FATF decisions based on primary or secondary data?

0
90
Pakistan narrowly escaped being black listed by FATF in June 2019. The message to Pakistan by the organization was, “not only did Pakistan fail to complete its action plan items with January deadlines, it also failed to complete its action plan items due May 2019”. Indian lobbying and accompanying new geopolitical alliances have a lot to do with the pressure on Pakistan.

Geo-politics aside, the limelight cannot be drawn away from Pakistan’s abject failure at devising policies to any area of domestic or international policies.

Though creation of laws in Pakistan may be strong, the implementation continue to lag behind. This is mainly due to lack of real institutional reforms at the core level and failure to invest in human resources. The present strict measures being taken in taxation laws though may yield some increased funds to the government not only create an atmosphere of fear for investors, but has led to increased cost of production, making products noncompetitive in international markets but has also led to loss of jobs and low buying power of the common man. The last two outcomes are dangerous from a purely security point of view. Not only, in due course it will lead to greater mayhem and lawlessness, it will also contribute to many joining banned outfits if only to provide them with enough to put food on their table.

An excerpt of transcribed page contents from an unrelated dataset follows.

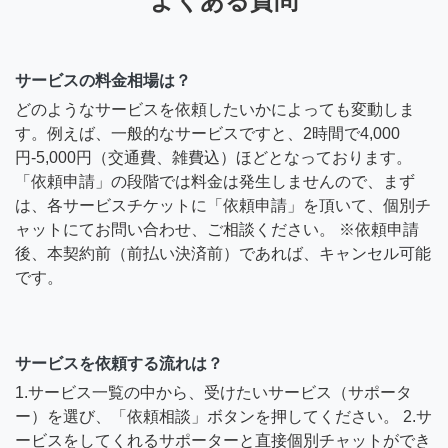
よくある質問
サービスの料金相場は？
どのようなサービスを依頼したいかによっても変動しま
す。例えば、一般的なサービスですと、2時間で4,000
円-5,000円（交通費、雑費込）ほどとなっております。
「依頼申請」の段階では料金は発生しませんので、まず
は、各サービスチケットに「依頼申請」を頂いて、個別チ
ャットにてお問い合わせ、ご相談ください。 ※依頼申請
後、本契約前（前払い決済前）であれば、キャンセル可能
です。
サービスを依頼する流れは？
1.サービス一覧の中から、受けたいサービス（サポータ
ー）を選び、「依頼相談」ボタンを押してください。 2.サ
ービスをしてくれるサポーターと直接個別チャットができ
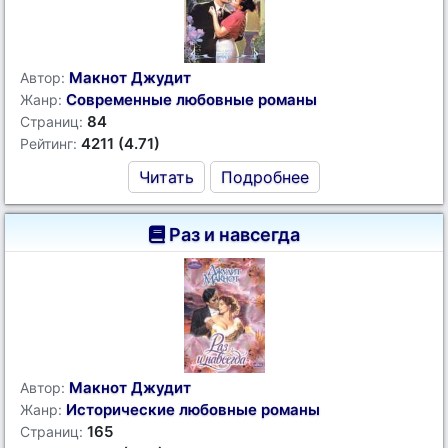
Макнот Джудит
Автор:
Современные любовные романы
Жанр:
84
Страниц:
4211 (4.71)
Рейтинг:
Читать
Подробнее
Раз и навсегда
Макнот Джудит
Автор:
Исторические любовные романы
Жанр:
165
Страниц:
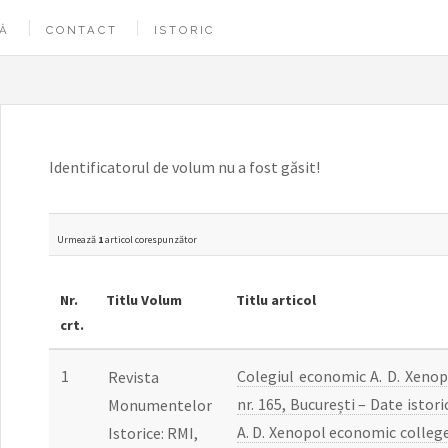
Ă
CONTACT
ISTORIC
Identificatorul de volum nu a fost găsit!
Urmează
1
articol corespunzător
Nr.
Titlu Volum
Titlu articol
crt.
1
Colegiul economic A. D. Xenop
Revista
nr. 165, București – Date istori
Monumentelor
A. D. Xenopol economic college
Istorice: RMI,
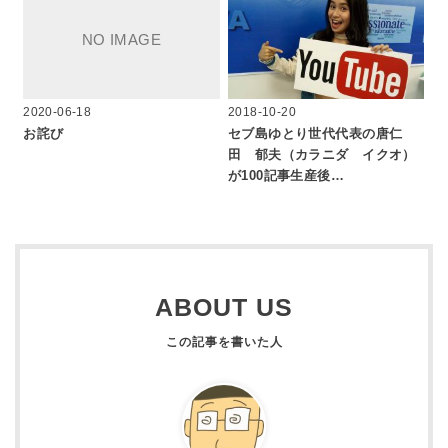
2020-06-18
2018-10-20
お詫び
セブ島ゆとり世代代表の唐仁
田 郁夫（カラニダ イクオ）
が100記事生産後…
ABOUT US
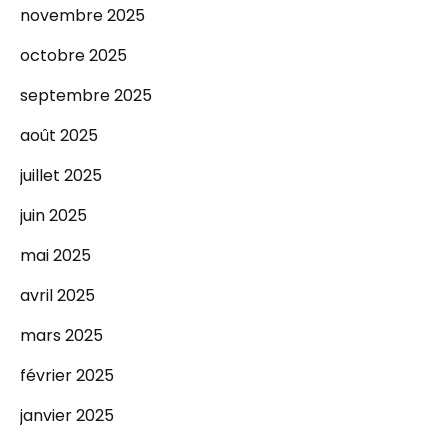
novembre 2025
octobre 2025
septembre 2025
août 2025
juillet 2025
juin 2025
mai 2025
avril 2025
mars 2025
février 2025
janvier 2025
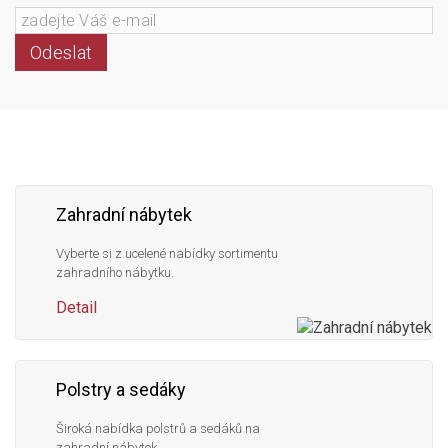
Odeslat
Následujte
Facebook
Instagram
Pinterest
YouTube
nás
Zahradní nábytek
Vyberte si z ucelené nabídky sortimentu
zahradního nábytku.
Detail
Polstry a sedáky
Široká nabídka polstrů a sedáků na
zahradní nábytek.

Though Turkey, China and Malaysia bailed out Pakistan this time round (3 out of 37 needed to stop the motion of placing a nation on black list) this cannot continue indefinitely. At best, diplomacy for some time can maintain a status quo but cannot get us off the gray list.

Pakistan has taken strict measures against the banned outfits, like freezing their assets, taking over their operating facilities and even arresting certain members of these proscribed outfits- however, no legal cases have been so far been instituted against them. The progress of investigation and persecution remains extremely slow.

An interesting question here is: can FATF ascertain via primary measures, the degree to which Pakistan has been successful in curtailing terrorism and money laundering? What are the exact parameters and methodology through which it can make a determination? An interesting contradiction is that Global Terrorism Index report in 2017 placed Pakistan on number 5th in terms of the most affected countries from terrorism. Contradicting this is the report by Basel AML Index 2017 by the Basel Institute of Governance in which Pakistan is ranked on 46th position among 146 countries in the world in terms of assessing the risk of money laundering and terrorist financing (2018). It is safe to assume that FATF relies on secondary measure in its assessment.

It will be also interesting to know if Pakistan has been in these plenary sessions been given data and source of the data on basis of which the decision to continue Pakistan on gray list was taken and the pressure to “do more” is placed.

It may also be a worthy endeavor to award the task of addressing this issue to the National Development Council with the Army Chief and Provincial Ministers on board.